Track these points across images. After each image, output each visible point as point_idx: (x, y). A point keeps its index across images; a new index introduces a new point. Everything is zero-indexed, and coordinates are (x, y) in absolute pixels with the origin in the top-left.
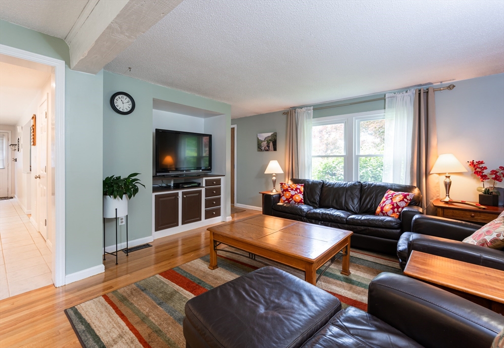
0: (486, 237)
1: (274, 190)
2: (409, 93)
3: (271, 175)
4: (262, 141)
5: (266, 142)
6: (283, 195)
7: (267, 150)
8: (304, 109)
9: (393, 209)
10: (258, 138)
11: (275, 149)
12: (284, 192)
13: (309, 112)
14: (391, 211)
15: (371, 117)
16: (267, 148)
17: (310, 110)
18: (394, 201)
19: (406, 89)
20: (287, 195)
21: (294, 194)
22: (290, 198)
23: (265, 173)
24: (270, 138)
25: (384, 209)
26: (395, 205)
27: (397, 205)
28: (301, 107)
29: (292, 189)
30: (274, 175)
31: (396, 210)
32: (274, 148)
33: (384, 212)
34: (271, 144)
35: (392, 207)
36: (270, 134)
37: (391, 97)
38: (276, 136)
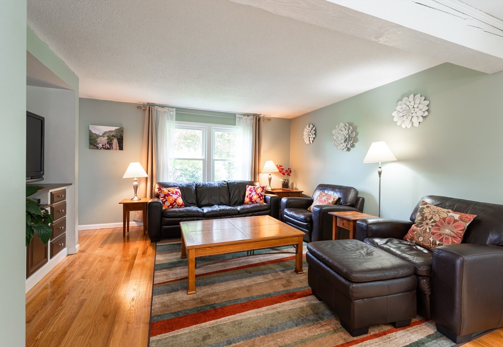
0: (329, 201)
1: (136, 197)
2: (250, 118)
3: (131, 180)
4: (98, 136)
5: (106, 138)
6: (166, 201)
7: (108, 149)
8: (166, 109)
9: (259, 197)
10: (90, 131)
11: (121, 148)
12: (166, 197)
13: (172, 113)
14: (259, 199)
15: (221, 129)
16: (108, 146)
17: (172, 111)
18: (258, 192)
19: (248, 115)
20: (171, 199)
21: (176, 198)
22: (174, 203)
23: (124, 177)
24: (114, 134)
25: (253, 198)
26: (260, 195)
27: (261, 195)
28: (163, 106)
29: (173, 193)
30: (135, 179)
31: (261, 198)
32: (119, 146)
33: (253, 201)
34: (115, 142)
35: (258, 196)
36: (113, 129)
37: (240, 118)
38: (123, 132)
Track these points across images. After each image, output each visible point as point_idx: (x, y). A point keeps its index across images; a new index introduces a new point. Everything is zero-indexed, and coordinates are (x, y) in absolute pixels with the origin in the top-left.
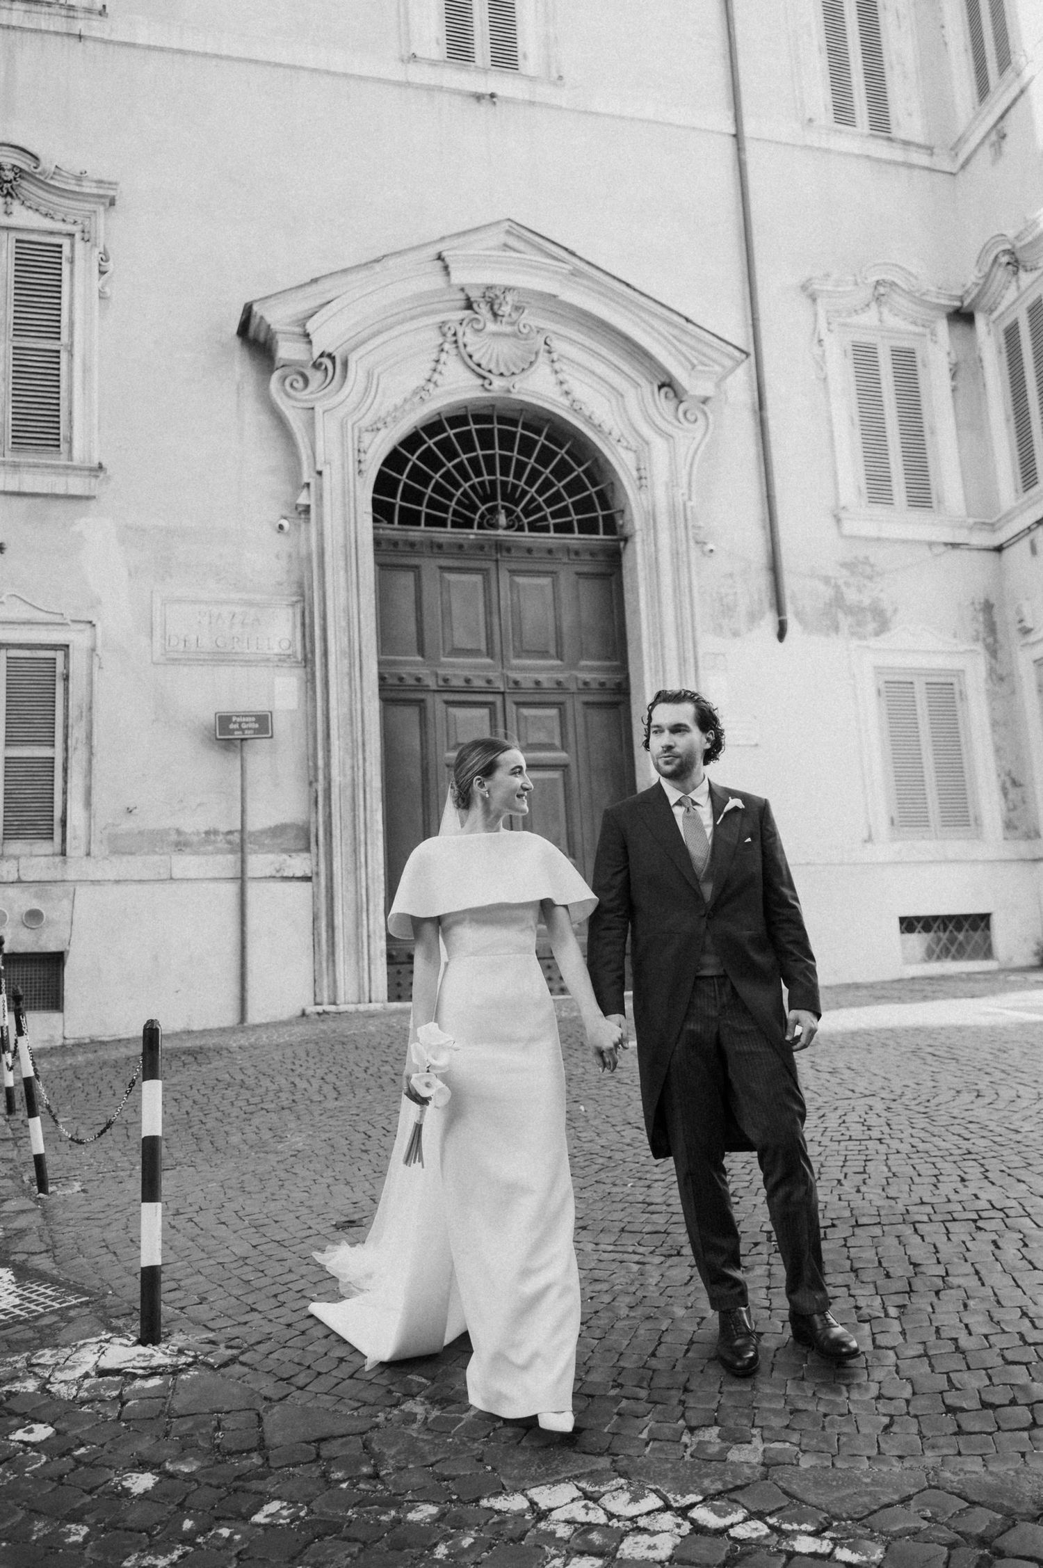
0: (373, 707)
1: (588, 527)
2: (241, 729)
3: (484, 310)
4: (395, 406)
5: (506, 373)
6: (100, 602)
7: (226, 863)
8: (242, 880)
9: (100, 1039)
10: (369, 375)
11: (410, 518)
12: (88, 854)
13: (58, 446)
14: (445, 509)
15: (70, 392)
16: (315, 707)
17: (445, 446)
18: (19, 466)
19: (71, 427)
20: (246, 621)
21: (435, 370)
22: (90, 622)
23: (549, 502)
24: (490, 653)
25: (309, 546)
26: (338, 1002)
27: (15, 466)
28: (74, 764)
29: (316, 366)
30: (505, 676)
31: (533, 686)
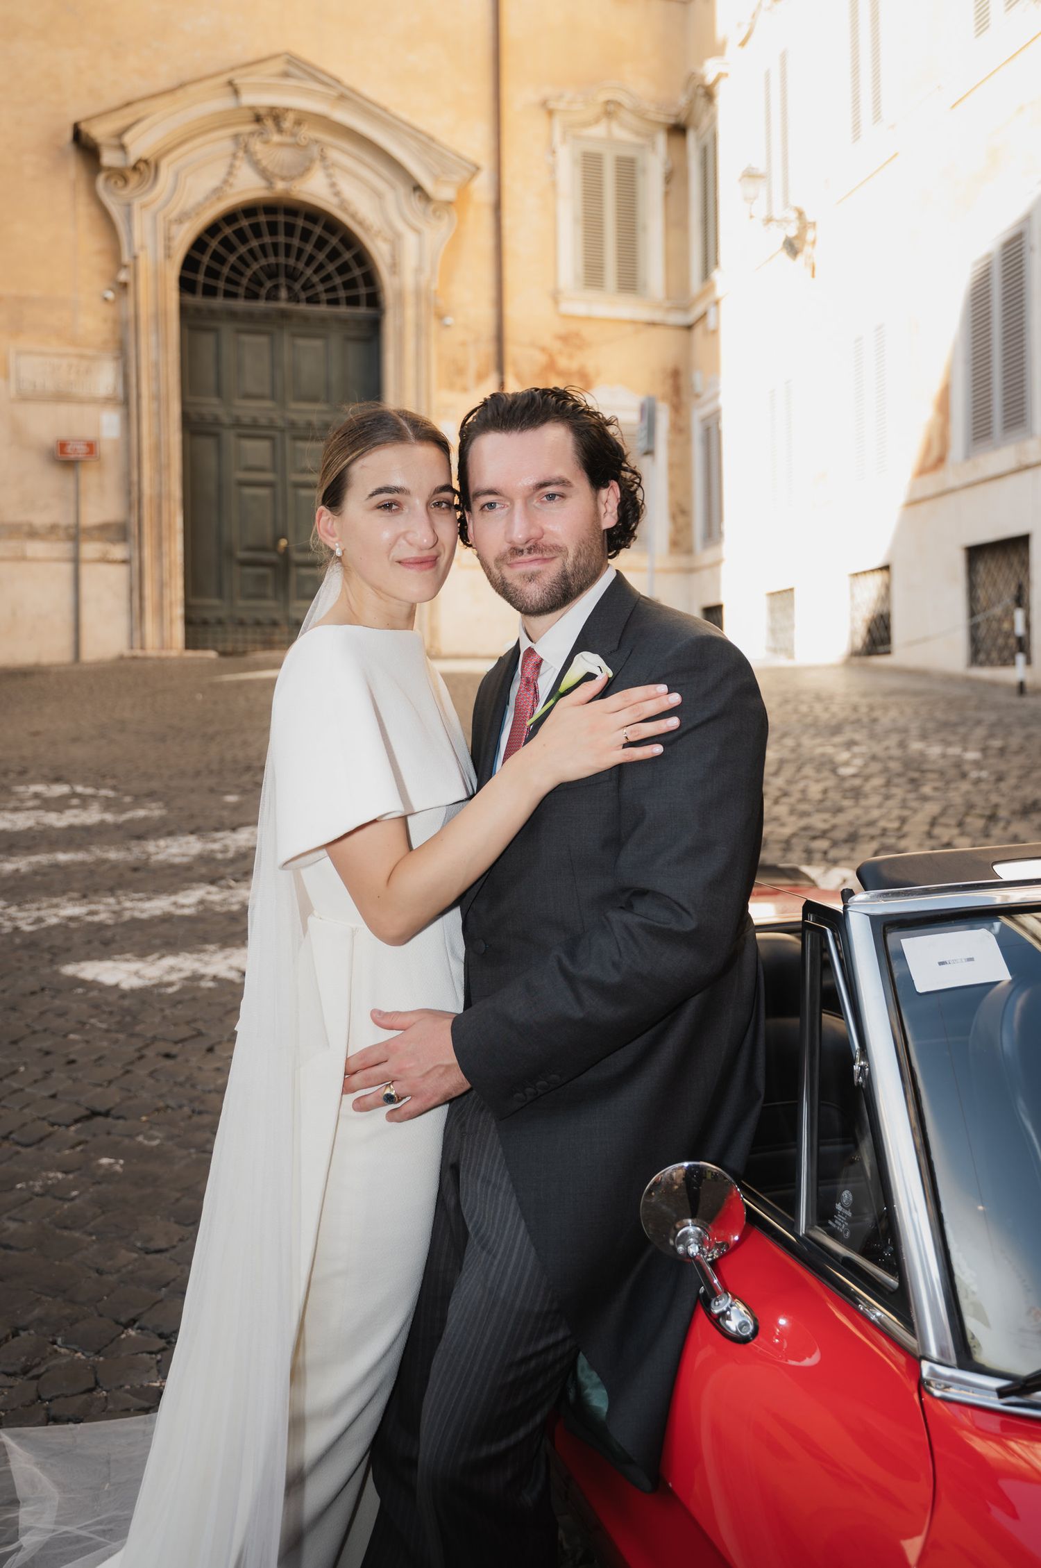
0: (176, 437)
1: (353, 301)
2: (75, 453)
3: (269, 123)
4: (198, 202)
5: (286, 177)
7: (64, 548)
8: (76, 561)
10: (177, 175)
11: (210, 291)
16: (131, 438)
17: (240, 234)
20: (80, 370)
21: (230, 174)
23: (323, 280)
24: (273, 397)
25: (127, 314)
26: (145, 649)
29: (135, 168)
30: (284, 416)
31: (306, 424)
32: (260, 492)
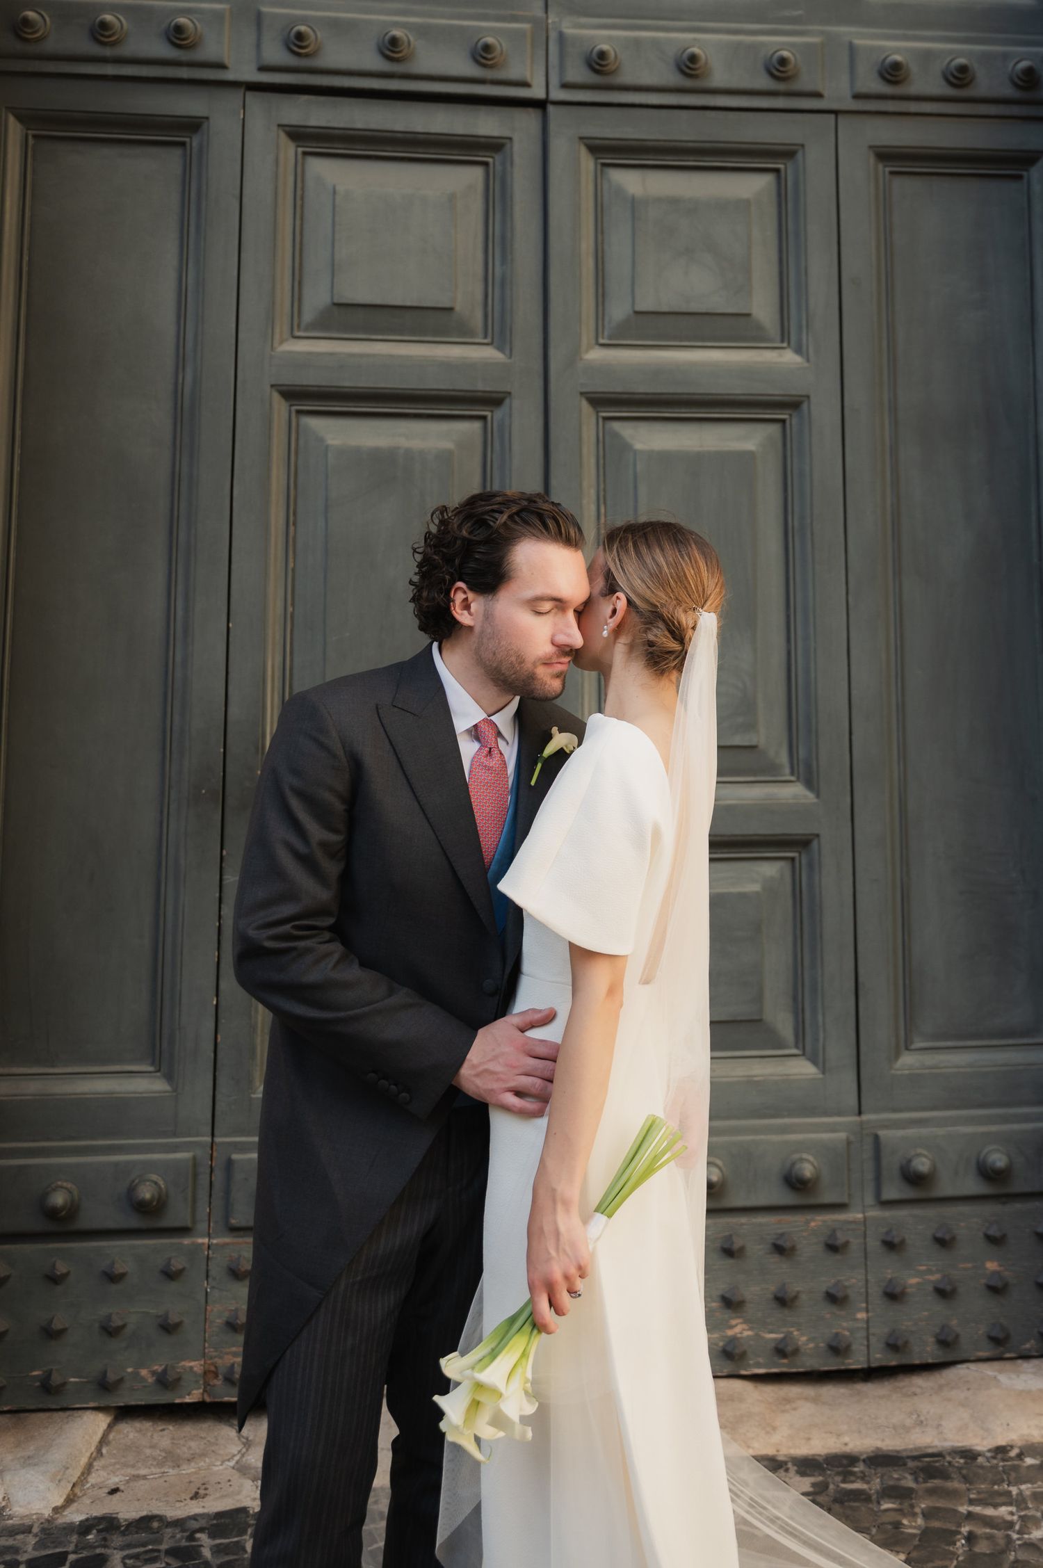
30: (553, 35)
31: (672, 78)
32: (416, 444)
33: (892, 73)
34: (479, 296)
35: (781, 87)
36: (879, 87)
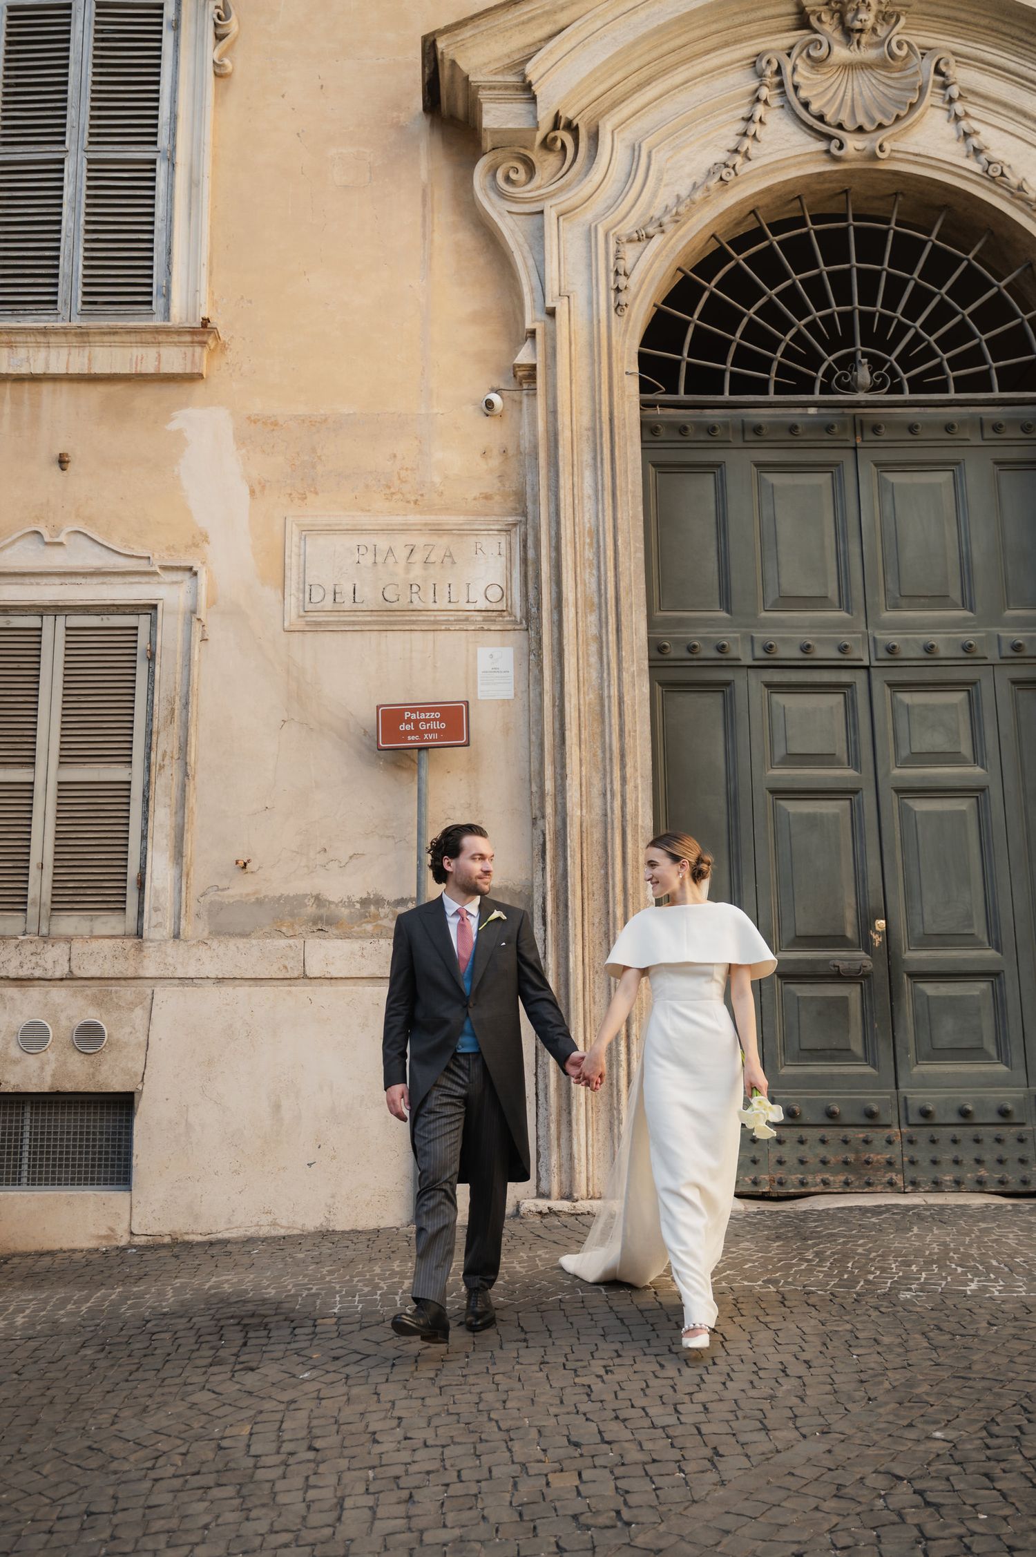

### What the task requires
Each record should be quoted exactly, with the images omitted.

### Answer for the task
Track these points across images. After each image, output each visible point as point_idx: (x, y). A point keeps its index across images; a new index introduces a new point. Everything is zero-indexed, and coordinates are (x, y) in absolute pixels with the origin in the top-left.
0: (486, 237)
1: (274, 190)
2: (409, 93)
3: (271, 175)
4: (262, 141)
5: (266, 142)
6: (283, 195)
7: (267, 150)
8: (304, 109)
9: (393, 209)
10: (258, 138)
11: (275, 149)
12: (284, 192)
13: (309, 112)
14: (391, 211)
15: (371, 117)
16: (267, 148)
17: (310, 110)
18: (394, 201)
19: (406, 89)
20: (287, 195)
21: (294, 194)
22: (290, 198)
23: (265, 173)
24: (270, 138)
25: (384, 209)
26: (395, 205)
27: (397, 205)
28: (301, 107)
29: (292, 189)
30: (274, 175)
31: (396, 210)
32: (274, 148)
33: (384, 212)
34: (271, 144)
35: (392, 207)
36: (270, 134)
37: (391, 97)
38: (276, 136)
0: (329, 201)
1: (136, 197)
2: (250, 118)
3: (131, 180)
4: (98, 136)
5: (106, 138)
6: (166, 201)
7: (108, 149)
8: (166, 109)
9: (259, 197)
10: (90, 131)
11: (121, 148)
12: (166, 197)
13: (172, 113)
14: (259, 199)
15: (221, 129)
16: (108, 146)
17: (172, 111)
18: (258, 192)
19: (248, 115)
20: (171, 199)
21: (176, 198)
22: (174, 203)
23: (124, 177)
24: (114, 134)
25: (253, 198)
26: (260, 195)
27: (261, 195)
28: (163, 106)
29: (173, 193)
30: (135, 179)
31: (261, 198)
32: (119, 146)
33: (253, 201)
34: (115, 142)
35: (258, 196)
36: (113, 129)
37: (240, 118)
38: (123, 132)
Track these points across images. After each image, output each visible point as point_idx: (x, y). A point keeps its index across images; a new index introduces a new point. Everything is zero-indexed, and coordinates are (x, y) in absolute pixels with the origin in the top-left.
0: (373, 707)
1: (588, 527)
2: (241, 729)
3: (484, 310)
4: (395, 406)
5: (506, 373)
6: (100, 602)
7: (226, 863)
8: (242, 880)
9: (100, 1039)
10: (369, 375)
11: (410, 518)
12: (88, 854)
13: (58, 446)
14: (445, 509)
15: (70, 392)
16: (315, 707)
17: (445, 446)
18: (19, 466)
19: (71, 427)
20: (246, 621)
21: (435, 370)
22: (90, 622)
23: (549, 502)
24: (490, 653)
25: (309, 546)
26: (338, 1002)
27: (15, 466)
28: (74, 764)
29: (316, 366)
30: (505, 676)
31: (533, 686)
0: (176, 437)
1: (353, 301)
2: (75, 453)
3: (269, 123)
4: (198, 202)
5: (286, 177)
7: (64, 548)
8: (76, 561)
10: (177, 175)
11: (210, 291)
16: (131, 438)
17: (240, 234)
20: (80, 370)
21: (230, 174)
23: (323, 280)
24: (273, 397)
25: (127, 314)
26: (145, 649)
29: (135, 168)
30: (284, 416)
31: (306, 424)
32: (260, 492)
30: (553, 35)
31: (672, 78)
32: (416, 444)
33: (892, 73)
34: (479, 296)
35: (781, 87)
36: (879, 87)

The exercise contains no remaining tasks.